Him and I have been married before and both of us cheated with our spouses for various reasons. We've been down that road so with the marriage we have now we both have such an understanding as to what all is involved physically and emotionally playing that "cheating game". It takes its toll and it's never a positive experience.

I don't agree with the slogan "once a cheater always a cheater" as I am living proof it doesn't hold up.

I can't really imagine having to forgive my husband for cheating because I haven't had to even place that thought in my mind. So, this is a question I am unable to answer. ;)

Kimberley
09-08-2006, 11:28 AM
I would never stay with any man that cheated on me. JMO I've forgiven enough other crap to let that slide.

hmmm...you got a point there!

RLC12345678
09-08-2006, 01:41 PM
I've already told my hubby that if he ever cheats on me, I'm divorcing him and taking all of his money with me! ;) I won't think twice about doing it either.

Khristine
09-08-2006, 11:03 PM
I honestly dont know what I would do if my hubby cheated on me! I dont think I could ever leave him, Ive been with him since I was 15 and I love him more than anything in this world! I know I would be extremely hurt but I honestly dont know if I could leave him for it! I think it would make for an extremely hard marriage but I cant imagine my life without him :(


i feel the same way.. i've been with him since i was 14.. and have gone through SO much with him.. he's my rock my bestfriend my everything.. i'd be SO extremely hurt if my boyfriend ever cheated on me..

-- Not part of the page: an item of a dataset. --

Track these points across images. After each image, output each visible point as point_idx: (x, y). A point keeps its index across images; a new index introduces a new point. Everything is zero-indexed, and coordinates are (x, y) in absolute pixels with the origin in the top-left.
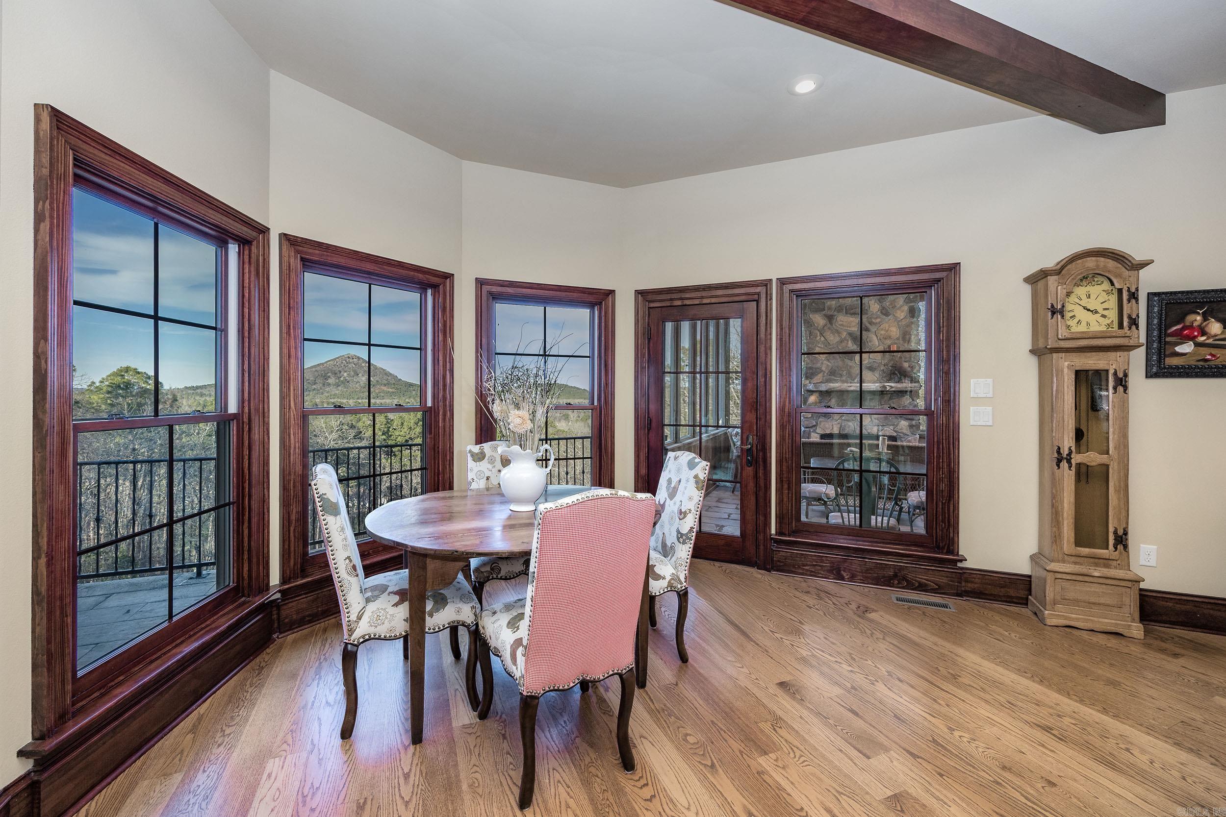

but i do believe that he would end it with me instead of cheating on me... hes a great man :)

ice queen
09-08-2006, 11:57 PM
girl what you doing up this late???:p

Khristine
09-09-2006, 01:49 PM
girl what you doing up this late???:p


lol it was only midnight where i was :) My daughter and I were waiting for my BF to come home from work to pick us up at my parents house since we stay there during the night while hes at work...

i had just finished watching Veronica Mars the complete season 1 lol ;)

ice queen
09-09-2006, 02:09 PM
i've watched a few of those shows they are pretty cool....but between hubby wanting to watch the nerd channels (discovery channel or history channel) and the kids fighting over cartoon network...poor little mommy doesn't get to watch to much...although they know when the closer and sex in the city come on they better get out my face...haha!!!;)

khardy57
09-10-2006, 01:41 PM
My first husband will tell you that I don't forgive, I get even! When I divorced him I didn't leave him a pot to pee in or a window to throw it out. I fully believe that the first time a man cheats is the hardest time. That's when he has to deal with his conscience. After that, it's all downhill.